Getting steel to China
It has become clear in recent days that getting material onto the water is only half of the battle facing Indian exporters.

Sources said that vessels which have come from India must serve a 20-day quarantine at Chinese ports before cargo can be discharged, meaning that shipowners were trying to avoid coming to India, and were thus creating a vessel shortage.

“I don’t blame the shipping lines for not wanting to go to India, but at the same time we need them to,” an aluminium scrap seller said. He added that there were worries of a repeat of problems faced in previous Indian lockdowns such as delayed payments, and protracted port clearances.

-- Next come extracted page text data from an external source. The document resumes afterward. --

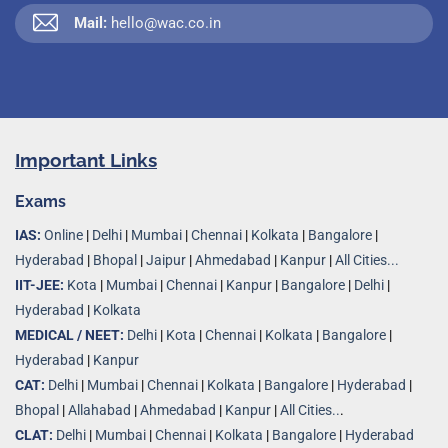
Mail:
hello@wac.co.in
Important Links
Exams
IAS:
Online
|
Delhi
|
Mumbai
|
Chennai
|
Kolkata
|
Bangalore
|
Hyderabad
|
Bhopal
|
Jaipur
|
Ahmedabad
|
Kanpur
|
All Cities...
IIT-JEE:
Kota
|
Mumbai
|
Chennai
|
Kanpur
|
Bangalore
|
Delhi
|
Hyderabad
|
Kolkata
MEDICAL / NEET:
Delhi
|
Kota
|
Chennai
|
Kolkata
|
Bangalore
|
Hyderabad
|
Kanpur
CAT:
Delhi
|
Mumbai
|
Chennai
|
Kolkata
|
Bangalore
|
Hyderabad
|
Bhopal
|
Allahabad
|
Ahmedabad
|
Kanpur
|
All Cities..
.
CLAT:
Delhi
|
Mumbai
|
Chennai
|
Kolkata
|
Bangalore
|
Hyderabad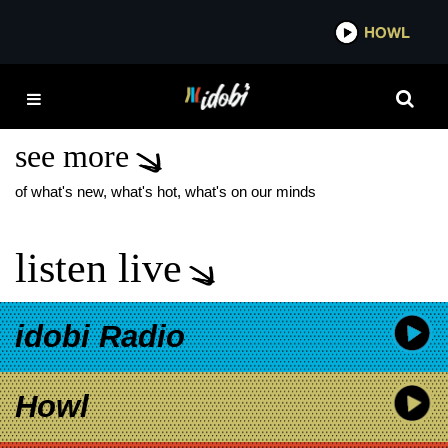
*now playing*
HOWL
IDOBI
ESCAPE THE FATE LIVE
PERFORMANCES
see more
of what's new, what's hot, what's on our minds
listen live
idobi Radio
Howl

India-China freight rates have gone up from $50 per tonne in April for 30,000 tonnes of steel billet in bulk, to at least $60-70 per tonne, with some sources saying that $100 per tonne may soon be a possibility.

“Freight costs are high, there are not enough vessels and shipowners will charge extra for the quarantine waiting time. There is a big risk in buying from India on pre-payment terms now- what if we can’t get the material quickly and the steel market falls down?” the Shanghai trader asked.

“Our mill is not suffering very badly and we are at 95% operating capacity, despite supplying medical oxygen, [but] if there is low availability of vessels, that is a problem,” a second Indian BF steelmaker source said.

A third Indian mill source said that there were rumors of Indian vessels being rejected at Chinese discharge ports in recent days, but this could not be verified by other sources.

He said that Chinese ports were more likely to reject steel shipments from India because they must be discharged manually, while iron ore shipments are unloaded mechanically and pose less of a risk of passing on the Covid-19 infection.

There appeared to be growing panic about India’s situation among the shipping industry. The crew of a 48,500-deadweight tonnage general cargo bulk vessel are protesting against their employer’s instruction to sail to India, because of the Covid-19 crisis in the country, according to shipping journal Lloyd’s List.

This follows a report from Chinese newspaper Global Times on April 29 about 11 Chinese crew members on a vessel arriving in East China’s Zhejiang Province testing positive for Covid-19 infections, suspected to have been contracted in India when the ship called at the port of Kakinada in east India.

Julian Luk in London contributed to this report.